If you’ve never studied phonology, this might seem like a lot. But rest assured that if you work on a speech recognizer, we’ll provide the linguistic analysis. Soon we will provide tools to compute your WER and PER metrics, as well as a feature distance breakdown similar to the above.

Task B: Correctness

Test how well the APR developed in Task A performs in a clinically relevant context. Task B is automatic binary scoring (correct vs. incorrect) of automatically transcribed picture naming responses. If the transcribed response contains the name of the picture, or one of its accepted alternative names, then the response is scored as correct.

Correctness Data

To simplify the task, we provide a set of accepted “correct” pronunciations (e.g., send-mail, send-sendin’, etc.) are provided, since Task B will be evaluated in terms of response scoring agreement and assembling this dictionary is outside the scope of the present challenge. The dictionary can be retrieved from our Python tool at psstdata.ACCEPTED_PRONUNCIATIONS, or in json format.
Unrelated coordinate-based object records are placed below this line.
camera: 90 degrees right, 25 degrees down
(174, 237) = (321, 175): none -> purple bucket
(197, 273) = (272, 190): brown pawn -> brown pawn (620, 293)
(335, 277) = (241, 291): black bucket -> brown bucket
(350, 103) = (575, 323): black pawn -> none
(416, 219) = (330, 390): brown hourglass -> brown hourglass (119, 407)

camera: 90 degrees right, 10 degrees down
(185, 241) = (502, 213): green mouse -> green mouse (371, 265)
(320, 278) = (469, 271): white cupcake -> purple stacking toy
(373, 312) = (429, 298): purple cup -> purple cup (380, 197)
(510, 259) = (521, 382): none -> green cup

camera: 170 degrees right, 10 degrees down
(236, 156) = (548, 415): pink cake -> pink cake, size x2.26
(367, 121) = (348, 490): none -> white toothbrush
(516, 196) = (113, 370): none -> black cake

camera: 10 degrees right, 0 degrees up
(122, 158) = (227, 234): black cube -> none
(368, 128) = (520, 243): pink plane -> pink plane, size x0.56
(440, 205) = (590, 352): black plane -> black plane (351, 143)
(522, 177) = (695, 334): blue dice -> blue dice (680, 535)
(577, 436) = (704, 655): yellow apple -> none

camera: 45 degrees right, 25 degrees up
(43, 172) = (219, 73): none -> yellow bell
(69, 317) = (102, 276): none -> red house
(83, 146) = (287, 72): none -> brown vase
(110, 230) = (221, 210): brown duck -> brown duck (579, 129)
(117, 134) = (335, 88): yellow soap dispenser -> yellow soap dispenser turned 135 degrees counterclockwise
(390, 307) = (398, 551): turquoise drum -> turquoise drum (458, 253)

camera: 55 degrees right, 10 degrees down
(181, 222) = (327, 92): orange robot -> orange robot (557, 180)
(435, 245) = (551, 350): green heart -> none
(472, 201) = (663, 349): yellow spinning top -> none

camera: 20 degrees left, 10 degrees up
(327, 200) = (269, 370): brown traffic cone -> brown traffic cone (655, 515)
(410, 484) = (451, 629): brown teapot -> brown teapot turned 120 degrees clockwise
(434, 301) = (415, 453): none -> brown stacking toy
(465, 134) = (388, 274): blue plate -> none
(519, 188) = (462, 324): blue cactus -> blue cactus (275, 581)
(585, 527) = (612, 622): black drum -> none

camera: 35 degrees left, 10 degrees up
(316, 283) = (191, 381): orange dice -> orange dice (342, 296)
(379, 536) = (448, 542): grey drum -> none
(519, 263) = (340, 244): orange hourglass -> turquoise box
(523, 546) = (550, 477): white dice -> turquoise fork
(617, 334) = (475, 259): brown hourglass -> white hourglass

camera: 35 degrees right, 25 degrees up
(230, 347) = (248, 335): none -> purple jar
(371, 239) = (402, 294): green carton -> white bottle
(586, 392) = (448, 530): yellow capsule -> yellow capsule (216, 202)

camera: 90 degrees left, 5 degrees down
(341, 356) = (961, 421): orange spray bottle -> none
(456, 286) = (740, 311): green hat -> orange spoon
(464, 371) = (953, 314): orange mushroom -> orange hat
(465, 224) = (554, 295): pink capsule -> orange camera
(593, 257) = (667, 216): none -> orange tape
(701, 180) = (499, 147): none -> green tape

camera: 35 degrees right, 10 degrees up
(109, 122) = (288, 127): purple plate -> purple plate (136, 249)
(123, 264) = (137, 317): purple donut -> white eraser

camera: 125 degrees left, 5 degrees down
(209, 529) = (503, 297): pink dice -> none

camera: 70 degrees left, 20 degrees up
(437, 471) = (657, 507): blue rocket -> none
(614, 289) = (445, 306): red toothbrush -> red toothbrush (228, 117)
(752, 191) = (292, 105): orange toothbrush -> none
The main challenge of Task B is distinguishing mispronunciations from APR errors. With an ideal APR (0% phoneme errors), a simple substring function would achieve about 99% accuracy on this task. (The other 1% is mostly part-of-speech errors—e.g. on the VNT, the verb “mail” is correct, but the noun “mailbox” is not—and probably not worth pursuing during the challenge.) Conversely, if you’re relying only on the 1-best transcript from an unreliable speech recognizer, you’ll score poorly with little room to improve. For contestants taking on Task B without also working on Task A, we are sharing our baseline speech recognizer, which first produces a matrix of per-frame, per-phone likelihoods prior to decoding into an ARPAbet transcript.

Evaluation

Task B will be evaluated in terms of metrics of classification performance. Specifically, we will use F1 to quantify how well automated scores obtained from APR transcriptions compare with our team’s scores obtained from manual transcriptions.

Tasks A & B: Submission

The file format for results submission for the two tasks is currently being finalized, and will be posted in the second week of March. We will also provide validation scripts that can be used before submitting your results, to ensure their compatibility with our evaluation process.

Papers must be submitted in softconf by Saturday, April 9, 2022 (extended, originally April 4), formatted according to the author’s kit. Please refer to RaPID submission details for more information.

We look forward to seeing your work!

Frequently Asked Questions

Q: Will <sil> and <spn> be included or excluded in the evaluation of phoneme recognition results?

A: All <sil> and <spn> tokens will be filtered out and excluded prior to the phoneme recognition evaluation process.

Q: Can additional data be used for training?

A: Yes, additional/external data is allowed in the challenge, with one caveat: If you are using AphasiaBank data, you many not use any of the sessions in this list, which includes the sessions in the test set. Be sure to include a discussion of any additional data used in your paper’s methods section.